## BRIEF
Check every line of the data below for the word "page" and say how many have it, without further comment.

## MATERIAL PROVIDED
§
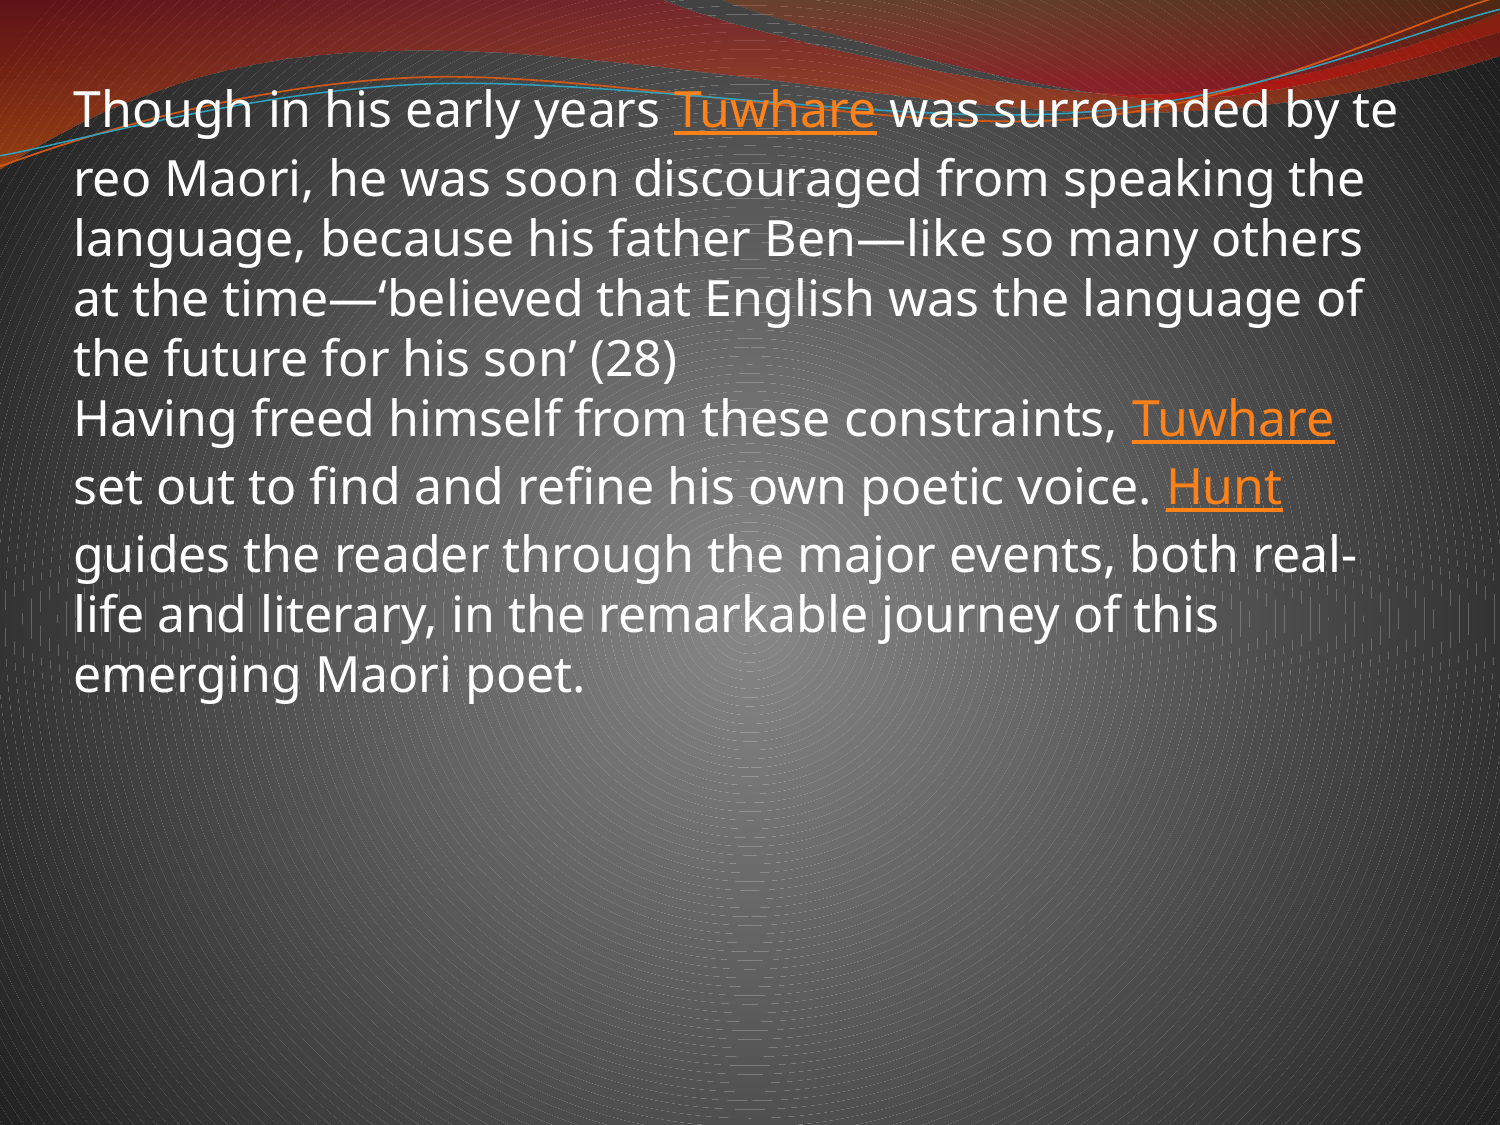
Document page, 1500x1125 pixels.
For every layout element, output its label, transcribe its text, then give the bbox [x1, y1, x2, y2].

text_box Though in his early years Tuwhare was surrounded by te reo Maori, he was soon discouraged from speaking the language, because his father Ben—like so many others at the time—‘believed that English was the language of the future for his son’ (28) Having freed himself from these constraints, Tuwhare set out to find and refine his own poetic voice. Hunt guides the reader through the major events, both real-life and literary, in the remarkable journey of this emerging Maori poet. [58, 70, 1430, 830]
§
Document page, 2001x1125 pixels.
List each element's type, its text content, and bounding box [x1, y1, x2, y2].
§
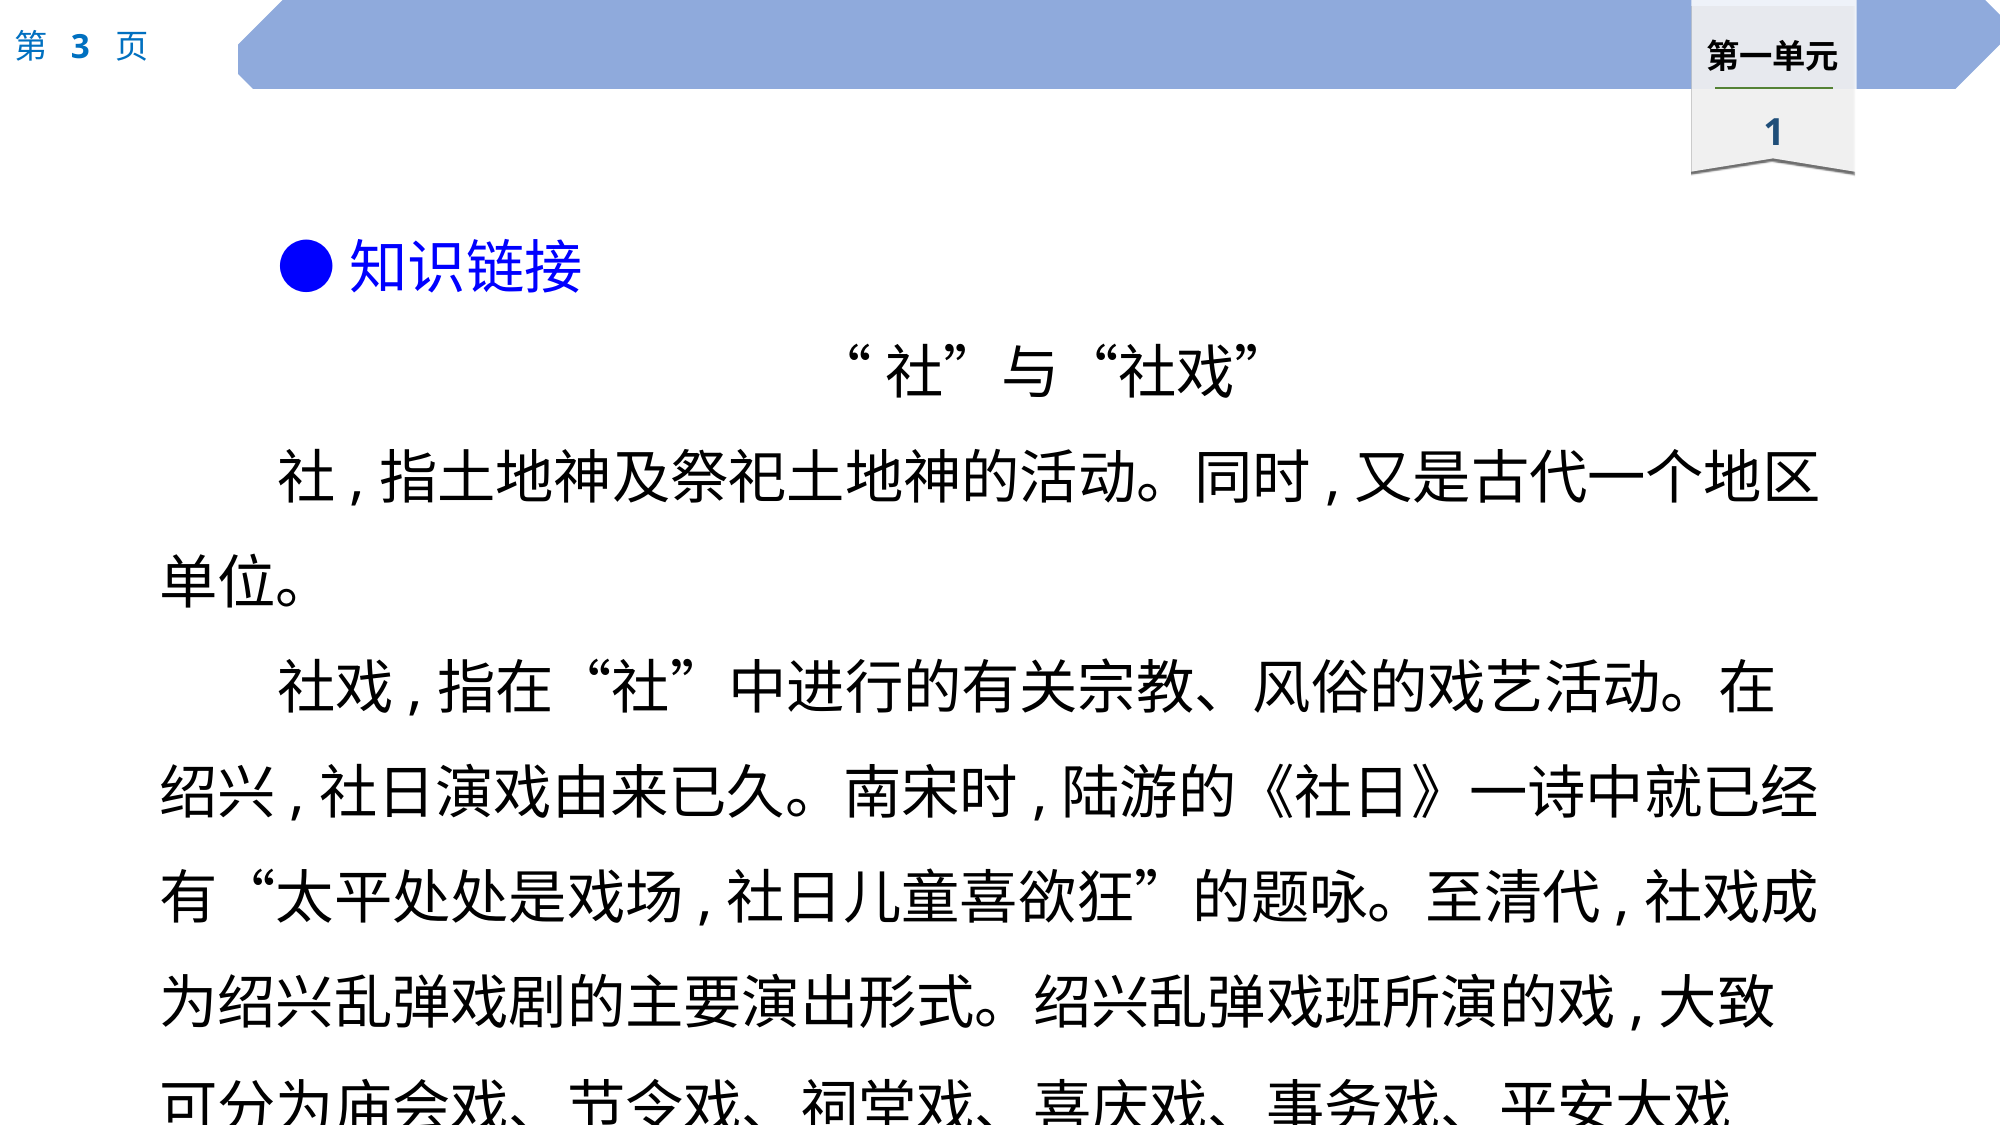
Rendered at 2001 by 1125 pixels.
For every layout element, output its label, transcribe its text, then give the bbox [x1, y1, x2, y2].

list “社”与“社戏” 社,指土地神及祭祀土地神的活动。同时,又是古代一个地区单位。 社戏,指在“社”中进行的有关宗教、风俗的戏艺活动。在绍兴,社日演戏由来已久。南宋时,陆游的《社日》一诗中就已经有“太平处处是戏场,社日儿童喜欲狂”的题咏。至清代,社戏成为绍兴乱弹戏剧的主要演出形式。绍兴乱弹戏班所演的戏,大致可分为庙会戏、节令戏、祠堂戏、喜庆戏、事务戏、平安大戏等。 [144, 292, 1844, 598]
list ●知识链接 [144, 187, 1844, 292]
§
## RESULT OF THIS EXERCISE
2